Source data
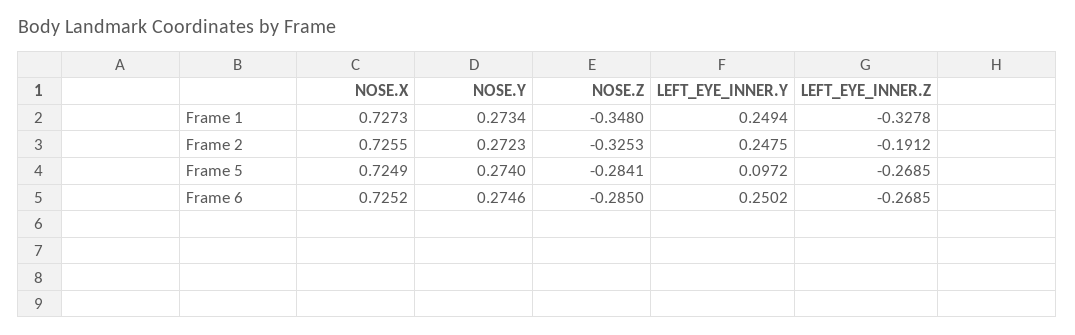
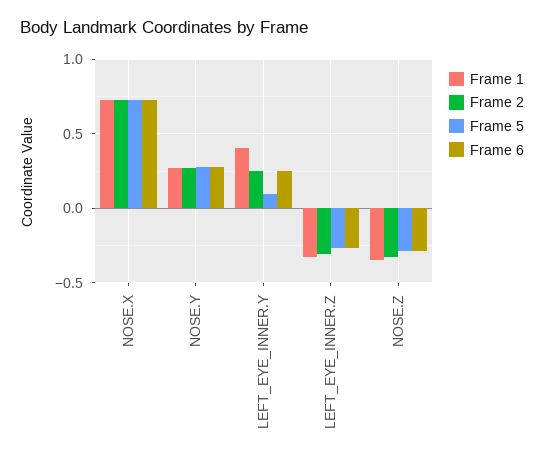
  {
    "Frame 1": {
      "NOSE.X": 0.7273,
      "NOSE.Y": 0.2734,
      "NOSE.Z": -0.348,
-     "LEFT_EYE_INNER.Y": 0.2494,
+     "LEFT_EYE_INNER.Y": 0.4,
      "LEFT_EYE_INNER.Z": -0.3278
    },
    "Frame 2": {
      "NOSE.X": 0.7255,
      "NOSE.Y": 0.2723,
      "NOSE.Z": -0.3253,
      "LEFT_EYE_INNER.Y": 0.2475,
-     "LEFT_EYE_INNER.Z": -0.1912
+     "LEFT_EYE_INNER.Z": -0.3
    },
    "Frame 5": {
      "NOSE.X": 0.7249,
      "NOSE.Y": 0.274,
      "NOSE.Z": -0.2841,
      "LEFT_EYE_INNER.Y": 0.0972,
      "LEFT_EYE_INNER.Z": -0.2685
    },
    "Frame 6": {
      "NOSE.X": 0.7252,
      "NOSE.Y": 0.2746,
      "NOSE.Z": -0.285,
      "LEFT_EYE_INNER.Y": 0.2502,
      "LEFT_EYE_INNER.Z": -0.2685
    }
  }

Assignment
None of the pictures should be copied, but every record above must be returned exactly.

Finished task
  {
    "Frame 1": {
      "NOSE.X": 0.7273,
      "NOSE.Y": 0.2734,
      "NOSE.Z": -0.348,
-     "LEFT_EYE_INNER.Y": 0.2494,
+     "LEFT_EYE_INNER.Y": 0.4,
      "LEFT_EYE_INNER.Z": -0.3278
    },
    "Frame 2": {
      "NOSE.X": 0.7255,
      "NOSE.Y": 0.2723,
      "NOSE.Z": -0.3253,
      "LEFT_EYE_INNER.Y": 0.2475,
-     "LEFT_EYE_INNER.Z": -0.1912
+     "LEFT_EYE_INNER.Z": -0.3
    },
    "Frame 5": {
      "NOSE.X": 0.7249,
      "NOSE.Y": 0.274,
      "NOSE.Z": -0.2841,
      "LEFT_EYE_INNER.Y": 0.0972,
      "LEFT_EYE_INNER.Z": -0.2685
    },
    "Frame 6": {
      "NOSE.X": 0.7252,
      "NOSE.Y": 0.2746,
      "NOSE.Z": -0.285,
      "LEFT_EYE_INNER.Y": 0.2502,
      "LEFT_EYE_INNER.Z": -0.2685
    }
  }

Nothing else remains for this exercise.